The following is excerpted from the Berklee Online graduate course Data Analytics in the Music Business.

The end goal of working with data is to reach actionable insights and intelligent recommendations. In other words, we want to be able to use this data and information in a manner that allows us to confidently predict outcomes and take action based on what we think will happen. We want to reach larger audiences while spending less money, market our artists in the most efficient way possible, sell more albums, and rack up more streams. We can use data to get us there, but first we have to access and process that data responsibly.

Exactly how we get from unstructured data to actionable intelligence is presented in a simple (though surprisingly complex once you start digging in) chart known as the Data Pyramid. Let’s get into it!

Meet the Data Pyramid

Each layer of the pyramid represents a stage in the analysis or application of data, from the raw data we start with (where we will inevitably spend most of our time), to the actionable insights we can derive once we arrive at the intelligence level. In order to truly understand its value as a framework,
let’s take a closer look at each individual layer and its meaning.

Data Layer

Data Pyramid, data layer.

The fundamental layer of the data pyramid is, perhaps unsurprisingly, data. At this point we are talking about how we collect unstructured, raw data points, and how we evolve that collection when DSPs (digital service providers, like Spotify, iTunes, etc.) or social networks become mainstream.

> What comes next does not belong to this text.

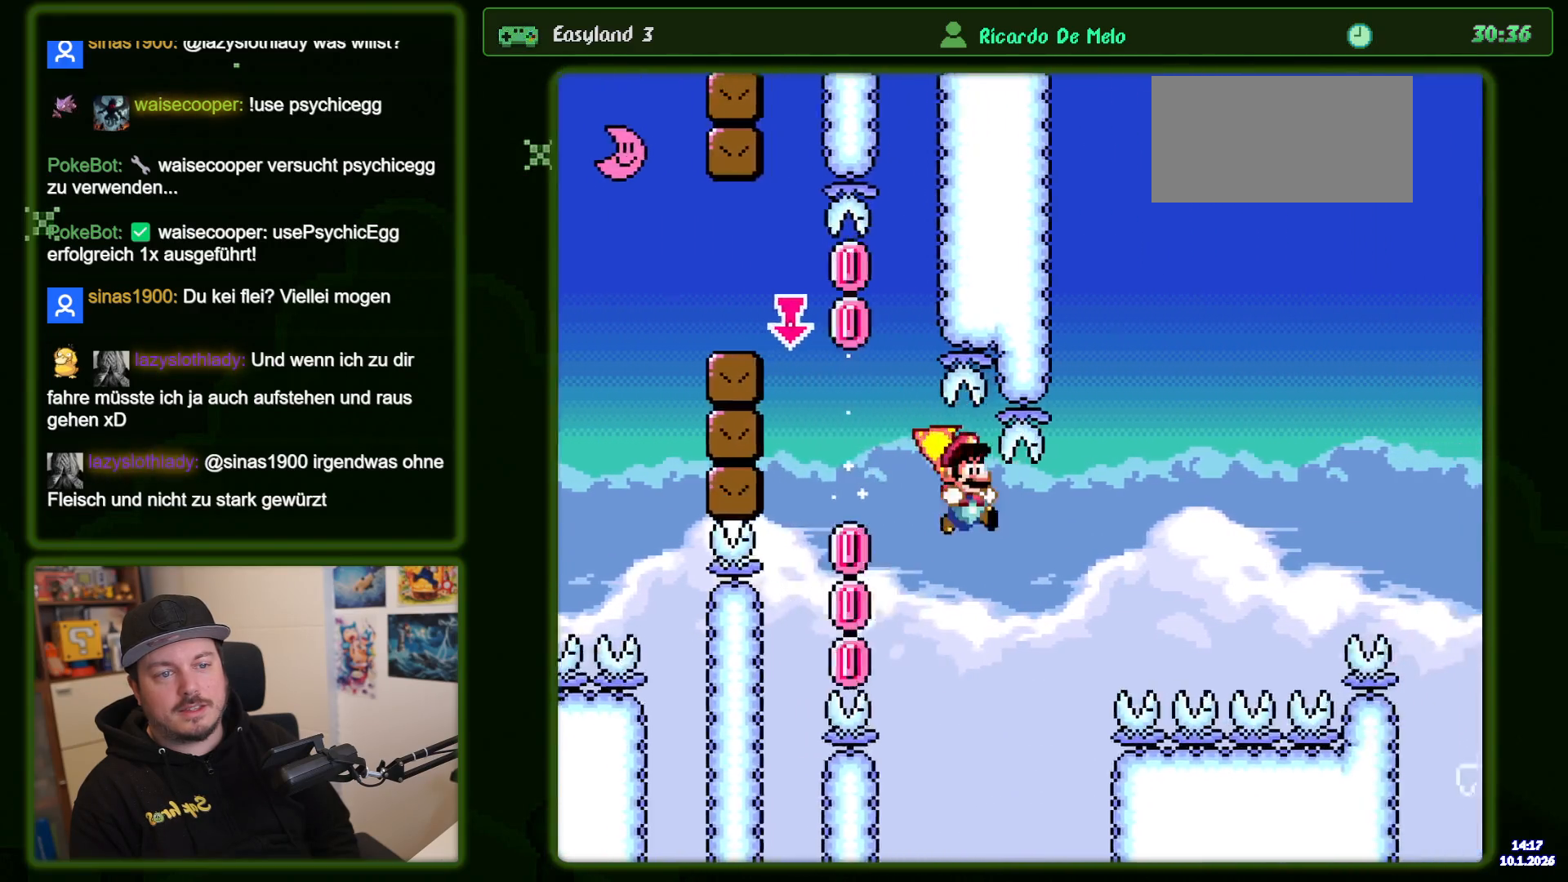
{"dt_ms": 500, "buttons": ["Y", "DPAD_RIGHT"], "events": [[383, "B", "up"]]}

Let’s not forget that MySpace was the most popular (legal) online network for music-sharing when companies like Next Big Sound got their start, that Spotify only just launched in the US in 2012, and that Instagram only really took off as a platform for artists in 2015.

In the music industry, we’re generally talking about the following data:

  • Artist or album endpoints, so Lady Gaga’s Twitter handle and Facebook username
  • Time-series data, such as Instagram likes over the past 30 days, etc.
  • Event data, meaning album release dates or concert dates
  • Metadata, for instance defining Lady Gaga as a female singer, genre: pop, label: Interscope

At this layer of the data pyramid, there is plenty of work to be done before we can move data up towards deriving information, knowledge, or intelligence. We’ll learn more about the different raw forms of data we might dig up in the next topic.

Information Layer

Data Pyramid, information layer.

The next level of the pyramid is information. Here we are starting to talk about structuring our data, perhaps visualizing it in some graphical manner
or performing cursory analysis in order to begin to understand what data we actually have, and find clues as to what value it might eventually have for our work. In other words: what questions we might be able to answer with it.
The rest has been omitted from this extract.